Raya opened the chest and fumbled for the scrolls he was looking for among the fabric and gilded belts. The dark brown, oily-looking piece of parchment right against the wall of the box was the one he sought. With an ecstatic look, he unrolled it and set it down on the desk, using two books at each end to secure it. Then, from the same chest, he retrieved an athame. Curving with ancient precision, the snaking blade gleamed in the dim light as he pressed its sharp end down on his left palm. Effortlessly its point fell into his skin from the mere force of gravity. He need not even push it.
Blood formed around the small point of the knife and formed a perfect pearl of crimson that grew slowly until he removed the knife. With his blood he marked the position of the star that had just fallen. While doing so the dark parchment eerily shuddered slightly. It satisfied Abdul, pleasing him to no end to see the reaction of the charmed artifact, the Corpus Codex Sol Amun which he’d found as a young man while herding goats in the arid shadows of nameless Egyptian hills.

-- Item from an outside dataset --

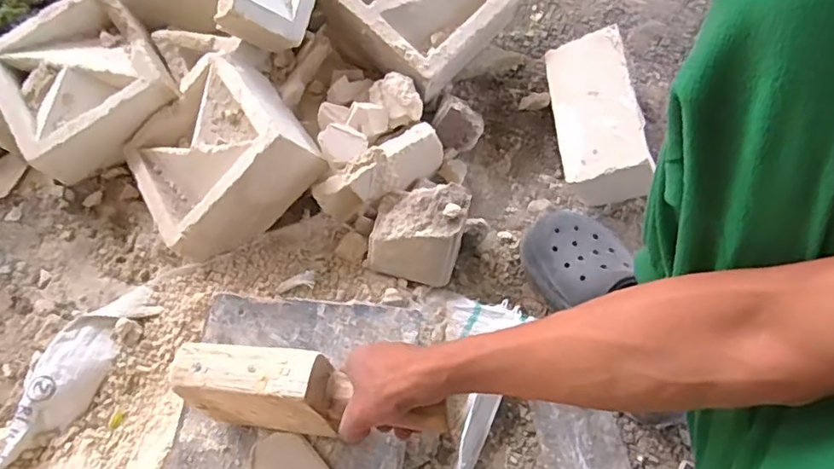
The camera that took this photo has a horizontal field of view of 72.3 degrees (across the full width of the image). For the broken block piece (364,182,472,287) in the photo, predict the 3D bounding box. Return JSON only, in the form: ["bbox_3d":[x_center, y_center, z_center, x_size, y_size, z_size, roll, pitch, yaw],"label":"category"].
[{"bbox_3d":[0.001,-0.004,0.704,0.108,0.092,0.106,16,68,7],"label":"broken block piece"}]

Once his blood had been absorbed into the star chart on the bewitched scroll, Abdul rolled it up carefully and tied a knot in the sinew that held the scroll. The star had finally fallen. Now it was time to leave France. Now that he had the Celeste he could move on to more important places where he could work his magic and watch the world fall, undone by the guidance of King Solomon’s diamonds.
12
Enter Dr. Nina Gould
“You have been acting strange, Sam. I mean, stranger than your darling innate weirdness,” Nina remarked after she’d poured them some red wine. Bruich, still remembering the petite lady babysitting him during Sam’s last absence from Edinburgh, made himself at home in her lap. Automatically, Nina started petting him as if this were the natural course of events.
She’d arrived at the Edinburgh Airport an hour previous, where Sam had picked her up in the pouring rain and as discussed, brought her back to his townhouse in Dean Village.
“I’m just tired, Nina.” He shrugged as he took the glass from her and raised it in a toast. “May we avoid getting the shackles and may we keep our arses pointing south for many years to come!”
Nina burst out laughing, even though she understood the prevailing wish inside the comical toast. “Aye!” she cried and clinked her glass against his, shaking her head in amusement. She looked around Sam’s bachelor pad. The walls were empty, save for a few pictures of Sam with once prominent politicians and some high society celebrities, interspersed with some photos of him with Nina and Purdue, and of course, Bruich. She thought to put to rest a question she’d been keeping for a long while.